La réponse des ONG et associations aux besoins en formation : innovations et continuité. Aujourd’hui ce sont surtout des ONG qui ont repris le flambeau ou des particuliers qui ont créé spécialement une association pour mettre en place un centre de formation ou une ferme école. Il y a bien entendu des nouveautés. La vision productiviste est souvent abandonnée, on évite les engrais et les produits phyto-sanitaires pour prôner l’agriculture biologique ; l’utilisation de la matière organique et des insecticides naturels est encouragée ; le coton est souvent banni au profit de la diversification des cultures vivrières. On introduit la culture en couloir, des spéculations originales (escargots, asticots, champignons), la transformation des produits et même le conseil de gestion à l’exploitation dans certains cas.

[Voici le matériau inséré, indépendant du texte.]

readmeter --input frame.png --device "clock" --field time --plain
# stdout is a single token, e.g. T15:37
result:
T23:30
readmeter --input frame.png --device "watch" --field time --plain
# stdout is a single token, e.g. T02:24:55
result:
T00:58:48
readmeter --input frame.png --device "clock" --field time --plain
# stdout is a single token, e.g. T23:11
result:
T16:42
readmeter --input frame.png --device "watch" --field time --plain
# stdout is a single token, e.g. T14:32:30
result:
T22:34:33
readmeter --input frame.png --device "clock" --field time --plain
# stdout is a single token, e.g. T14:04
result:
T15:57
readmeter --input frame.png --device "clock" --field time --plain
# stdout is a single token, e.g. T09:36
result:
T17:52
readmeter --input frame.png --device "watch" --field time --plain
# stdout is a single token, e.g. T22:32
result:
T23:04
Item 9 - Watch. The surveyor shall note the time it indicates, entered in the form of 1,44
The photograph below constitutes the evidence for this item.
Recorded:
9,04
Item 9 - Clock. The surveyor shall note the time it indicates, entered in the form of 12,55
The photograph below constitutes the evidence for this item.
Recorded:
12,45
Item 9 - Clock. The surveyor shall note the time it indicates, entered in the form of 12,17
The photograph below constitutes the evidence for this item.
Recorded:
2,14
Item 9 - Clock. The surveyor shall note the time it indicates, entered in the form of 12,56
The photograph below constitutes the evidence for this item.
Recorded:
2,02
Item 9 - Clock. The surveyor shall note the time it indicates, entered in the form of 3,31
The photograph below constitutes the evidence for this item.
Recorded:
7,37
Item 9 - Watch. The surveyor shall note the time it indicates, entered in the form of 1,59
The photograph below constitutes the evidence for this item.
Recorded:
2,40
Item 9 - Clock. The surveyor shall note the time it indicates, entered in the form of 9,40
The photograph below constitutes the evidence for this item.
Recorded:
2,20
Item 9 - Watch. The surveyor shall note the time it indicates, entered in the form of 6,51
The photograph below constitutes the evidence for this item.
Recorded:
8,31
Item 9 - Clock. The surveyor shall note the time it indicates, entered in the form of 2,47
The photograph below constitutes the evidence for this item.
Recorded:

Mais ces nouvelles expériences donnent aussi une forte impression de continuité, dans les problèmes rencontrés et les erreurs commises. Les leçons du passé sont rarement tirées… On commence par une formule et quand on voit que cela ne marche pas, on essaye de rectifier, parfois aux dépens d’une promotion entière. Serait-il possible d’éviter ces balbutiements, de lancer une réflexion collective associant les différents acteurs, les praticiens des centres en priorité, de mettre en place des collaborations pour le matériel pédagogique, d’utiliser des documents et modules de formation qui existent déjà ?
C’est un enjeu pratique, qui ne résoudra pas automatiquement la question du devenir des jeunes et de leur formation, mais qui permettrait d’améliorer ce qui existe déjà et d’avoir des références partagées. Isolés, les nouveaux centres de formations le sont souvent géographiquement mais surtout par rapport à leurs collègues à l’intérieur du pays, même si certains sont appuyés par une structure du Nord. Dans plusieurs pays, une priorité apparaît : faire réfléchir ensemble ces praticiens de la formation des jeunes.